В-третьих, Прокопий упоминает лишь бога-громовержца, употребляя при этом слово ”один”. Исследователи отождествляют с ним Перуна. А куда же в этом случае девались Даждьбог, Велес, Стрибог, Сварог, Хорс и прочие креатуры славянского языческого пантеона? Кроме единого бога-громовержца Прокопию известны только русалки, лешие и другая ”нечисть”, которая в народной демонологии занимала нижнюю иерархическую ступень сверхестественного мира. Вера в этих персонажей ”фольклорного язычества” просуществовала до нашего столетия, ничуть не отрицая христианской догматики и прекрасно уживаясь с нею.
На юге Восточной Европы христианство начало распространяться тогда, когда учение новой веры еще не приобрело завершенного вида. К тому же вряд ли наших предков серьезно волновали сложные вопросы ранней патристики типа тринитарной. Перед раннеславянским обществом стояли совсем другие проблемы, порожденные процессом перехода от первобытнообщинного строя к классовому обществу.

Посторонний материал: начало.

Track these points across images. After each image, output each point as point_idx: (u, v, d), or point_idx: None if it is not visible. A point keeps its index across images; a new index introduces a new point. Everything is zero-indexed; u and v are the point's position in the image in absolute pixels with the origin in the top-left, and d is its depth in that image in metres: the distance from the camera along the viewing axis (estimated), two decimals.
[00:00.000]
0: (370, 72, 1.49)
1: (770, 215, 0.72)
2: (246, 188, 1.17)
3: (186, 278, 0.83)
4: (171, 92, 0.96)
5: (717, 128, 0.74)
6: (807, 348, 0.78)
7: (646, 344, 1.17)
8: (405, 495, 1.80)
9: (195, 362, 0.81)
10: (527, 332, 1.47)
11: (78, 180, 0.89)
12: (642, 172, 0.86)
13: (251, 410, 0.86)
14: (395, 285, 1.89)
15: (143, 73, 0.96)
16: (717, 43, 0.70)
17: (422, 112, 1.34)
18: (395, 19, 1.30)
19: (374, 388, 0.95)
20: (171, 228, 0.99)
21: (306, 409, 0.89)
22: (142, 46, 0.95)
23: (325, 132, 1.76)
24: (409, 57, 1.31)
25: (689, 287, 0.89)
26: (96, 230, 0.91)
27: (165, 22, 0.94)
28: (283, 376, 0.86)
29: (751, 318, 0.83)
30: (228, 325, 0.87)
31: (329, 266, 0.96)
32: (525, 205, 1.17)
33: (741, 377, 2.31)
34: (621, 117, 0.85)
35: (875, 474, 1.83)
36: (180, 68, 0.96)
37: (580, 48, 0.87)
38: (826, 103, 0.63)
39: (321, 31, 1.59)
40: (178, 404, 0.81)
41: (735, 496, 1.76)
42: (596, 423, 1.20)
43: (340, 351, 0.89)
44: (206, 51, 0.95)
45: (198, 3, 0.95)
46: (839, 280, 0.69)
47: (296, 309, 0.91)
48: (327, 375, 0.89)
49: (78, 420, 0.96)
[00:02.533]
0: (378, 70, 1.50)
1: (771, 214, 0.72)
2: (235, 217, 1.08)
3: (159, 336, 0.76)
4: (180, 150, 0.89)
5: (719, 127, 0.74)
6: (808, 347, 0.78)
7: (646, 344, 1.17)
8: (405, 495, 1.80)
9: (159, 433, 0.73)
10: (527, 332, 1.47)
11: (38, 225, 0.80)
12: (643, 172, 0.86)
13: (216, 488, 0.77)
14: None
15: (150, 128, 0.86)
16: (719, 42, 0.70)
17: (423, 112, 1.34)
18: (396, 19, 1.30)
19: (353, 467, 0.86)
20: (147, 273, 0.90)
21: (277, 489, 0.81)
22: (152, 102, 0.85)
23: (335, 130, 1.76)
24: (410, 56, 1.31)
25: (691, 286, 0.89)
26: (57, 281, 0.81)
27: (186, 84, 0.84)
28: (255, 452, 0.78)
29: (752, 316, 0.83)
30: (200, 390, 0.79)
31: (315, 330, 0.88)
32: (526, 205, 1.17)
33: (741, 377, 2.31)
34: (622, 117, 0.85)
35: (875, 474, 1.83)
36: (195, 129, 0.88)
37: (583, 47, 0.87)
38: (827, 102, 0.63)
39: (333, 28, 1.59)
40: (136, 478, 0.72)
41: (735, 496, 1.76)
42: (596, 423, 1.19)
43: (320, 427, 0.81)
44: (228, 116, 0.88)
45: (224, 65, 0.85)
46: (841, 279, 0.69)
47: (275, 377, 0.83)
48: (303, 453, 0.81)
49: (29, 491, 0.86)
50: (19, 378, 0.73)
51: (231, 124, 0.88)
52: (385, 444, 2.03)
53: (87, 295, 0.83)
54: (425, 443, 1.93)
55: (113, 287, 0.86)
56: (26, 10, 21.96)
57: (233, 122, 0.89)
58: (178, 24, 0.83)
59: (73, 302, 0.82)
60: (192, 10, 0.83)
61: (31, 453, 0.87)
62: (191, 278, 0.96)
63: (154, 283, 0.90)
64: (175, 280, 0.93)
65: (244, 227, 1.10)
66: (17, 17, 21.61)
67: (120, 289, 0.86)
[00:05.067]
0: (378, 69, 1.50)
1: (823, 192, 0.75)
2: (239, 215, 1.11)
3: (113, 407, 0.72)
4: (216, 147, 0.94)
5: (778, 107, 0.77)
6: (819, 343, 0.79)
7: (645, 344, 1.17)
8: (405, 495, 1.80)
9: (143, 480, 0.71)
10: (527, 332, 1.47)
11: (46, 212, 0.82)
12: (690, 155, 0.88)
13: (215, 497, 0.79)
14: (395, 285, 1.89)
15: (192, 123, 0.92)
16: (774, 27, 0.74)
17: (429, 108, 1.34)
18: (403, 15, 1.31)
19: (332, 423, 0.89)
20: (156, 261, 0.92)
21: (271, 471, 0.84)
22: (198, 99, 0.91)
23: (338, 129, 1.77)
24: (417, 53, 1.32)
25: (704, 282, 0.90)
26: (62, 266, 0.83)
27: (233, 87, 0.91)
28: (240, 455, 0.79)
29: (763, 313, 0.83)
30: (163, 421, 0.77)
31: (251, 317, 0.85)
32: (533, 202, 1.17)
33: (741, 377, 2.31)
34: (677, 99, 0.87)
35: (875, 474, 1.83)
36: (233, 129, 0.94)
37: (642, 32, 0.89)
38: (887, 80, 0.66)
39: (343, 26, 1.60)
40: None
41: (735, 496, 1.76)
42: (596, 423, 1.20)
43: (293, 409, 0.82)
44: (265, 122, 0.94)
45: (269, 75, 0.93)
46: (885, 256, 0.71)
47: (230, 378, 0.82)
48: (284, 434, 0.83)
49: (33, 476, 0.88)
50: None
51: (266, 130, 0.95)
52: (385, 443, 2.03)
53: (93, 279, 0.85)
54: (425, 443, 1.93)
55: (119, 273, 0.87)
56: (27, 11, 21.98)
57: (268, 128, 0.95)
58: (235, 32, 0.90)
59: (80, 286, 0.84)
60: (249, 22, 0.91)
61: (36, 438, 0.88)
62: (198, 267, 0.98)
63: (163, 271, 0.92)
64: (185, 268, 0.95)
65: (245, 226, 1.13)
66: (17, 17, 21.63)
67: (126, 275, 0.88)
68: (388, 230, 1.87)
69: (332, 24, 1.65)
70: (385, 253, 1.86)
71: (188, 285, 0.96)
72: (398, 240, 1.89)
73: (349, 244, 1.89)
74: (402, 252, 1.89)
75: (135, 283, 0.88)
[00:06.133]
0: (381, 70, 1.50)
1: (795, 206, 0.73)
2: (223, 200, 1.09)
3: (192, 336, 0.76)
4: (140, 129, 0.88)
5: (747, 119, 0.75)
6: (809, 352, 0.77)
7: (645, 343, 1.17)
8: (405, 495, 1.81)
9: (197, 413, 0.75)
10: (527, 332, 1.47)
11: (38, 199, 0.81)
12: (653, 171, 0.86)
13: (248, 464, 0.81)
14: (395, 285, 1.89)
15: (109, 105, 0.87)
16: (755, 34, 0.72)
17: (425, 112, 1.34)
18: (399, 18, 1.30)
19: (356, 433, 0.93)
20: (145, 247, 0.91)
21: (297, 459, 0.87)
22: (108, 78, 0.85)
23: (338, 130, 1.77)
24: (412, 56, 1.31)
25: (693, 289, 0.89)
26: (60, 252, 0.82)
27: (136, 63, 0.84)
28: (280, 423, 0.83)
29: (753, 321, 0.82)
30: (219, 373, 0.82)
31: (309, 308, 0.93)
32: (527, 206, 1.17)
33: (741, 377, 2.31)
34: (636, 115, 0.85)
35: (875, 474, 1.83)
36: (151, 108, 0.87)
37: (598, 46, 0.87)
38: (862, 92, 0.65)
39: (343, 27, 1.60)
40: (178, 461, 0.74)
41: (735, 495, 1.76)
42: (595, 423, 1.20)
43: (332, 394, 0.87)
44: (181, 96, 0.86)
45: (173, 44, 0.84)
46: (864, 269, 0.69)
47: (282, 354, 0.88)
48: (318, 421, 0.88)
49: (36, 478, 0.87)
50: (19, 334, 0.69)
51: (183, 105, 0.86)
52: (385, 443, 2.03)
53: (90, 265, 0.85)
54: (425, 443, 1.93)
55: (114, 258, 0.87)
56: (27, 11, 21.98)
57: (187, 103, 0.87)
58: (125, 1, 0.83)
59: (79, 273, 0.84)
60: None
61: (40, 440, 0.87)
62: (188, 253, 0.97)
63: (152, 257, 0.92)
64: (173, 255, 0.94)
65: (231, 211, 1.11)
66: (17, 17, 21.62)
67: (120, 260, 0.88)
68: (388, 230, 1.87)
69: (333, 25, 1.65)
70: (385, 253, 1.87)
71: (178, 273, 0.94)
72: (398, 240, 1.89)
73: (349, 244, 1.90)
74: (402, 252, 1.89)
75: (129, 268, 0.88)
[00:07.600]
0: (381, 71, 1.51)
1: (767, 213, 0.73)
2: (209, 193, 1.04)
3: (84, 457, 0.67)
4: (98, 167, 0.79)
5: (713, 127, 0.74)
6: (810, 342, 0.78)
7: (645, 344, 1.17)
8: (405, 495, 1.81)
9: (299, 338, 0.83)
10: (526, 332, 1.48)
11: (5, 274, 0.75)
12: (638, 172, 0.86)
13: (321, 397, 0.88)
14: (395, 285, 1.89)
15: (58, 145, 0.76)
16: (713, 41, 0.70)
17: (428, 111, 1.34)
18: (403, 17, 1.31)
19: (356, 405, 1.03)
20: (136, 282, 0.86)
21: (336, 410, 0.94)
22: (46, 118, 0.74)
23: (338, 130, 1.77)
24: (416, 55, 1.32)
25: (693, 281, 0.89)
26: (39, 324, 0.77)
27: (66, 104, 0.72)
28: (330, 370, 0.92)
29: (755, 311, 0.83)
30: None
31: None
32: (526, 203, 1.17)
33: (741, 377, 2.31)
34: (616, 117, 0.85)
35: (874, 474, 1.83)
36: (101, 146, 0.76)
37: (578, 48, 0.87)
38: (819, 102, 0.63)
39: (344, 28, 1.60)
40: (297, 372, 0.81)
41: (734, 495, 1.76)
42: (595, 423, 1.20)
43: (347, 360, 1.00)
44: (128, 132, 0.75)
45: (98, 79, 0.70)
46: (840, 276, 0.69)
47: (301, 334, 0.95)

Начиная с V в. в связи с падением Римской империи контакты восточных славян с позднеантичной Эйкуменой были утрачены. Влияние христианства ослабело; эволюция новой веры протекала независимо от борьбы идей, происходившей в рамках православного мира. Многочисленные ереси, сменявшие одна другую, так или иначе провоцировавшие развитие официально утвержденной концепции, в свою очередь, порождали оригинальные концепции среди населения периферийных земель. В результате этого процесса у древних славян появились своеобразные формы монотеизма, нашедшие свое отражение в произведении Прокопия.
Конечно, византийский автор VI в. считал эталоном язычества веру греков античной эпохи в неумолимый рок. Религия древних славян, которая (подобно главной установке христианства) отрицала последовательный детерминизм человеческой воли и поведения, признавая возможность активного влияния человека на трансцендентный ход событий, принципиально отличалась от такого классического представления. В то же время яркие пережитки языческих идей (народная демонология и жертвоприношение в открытом, физически материализованном виде) исключали возможность квалифицировать такую религию в качестве христианской.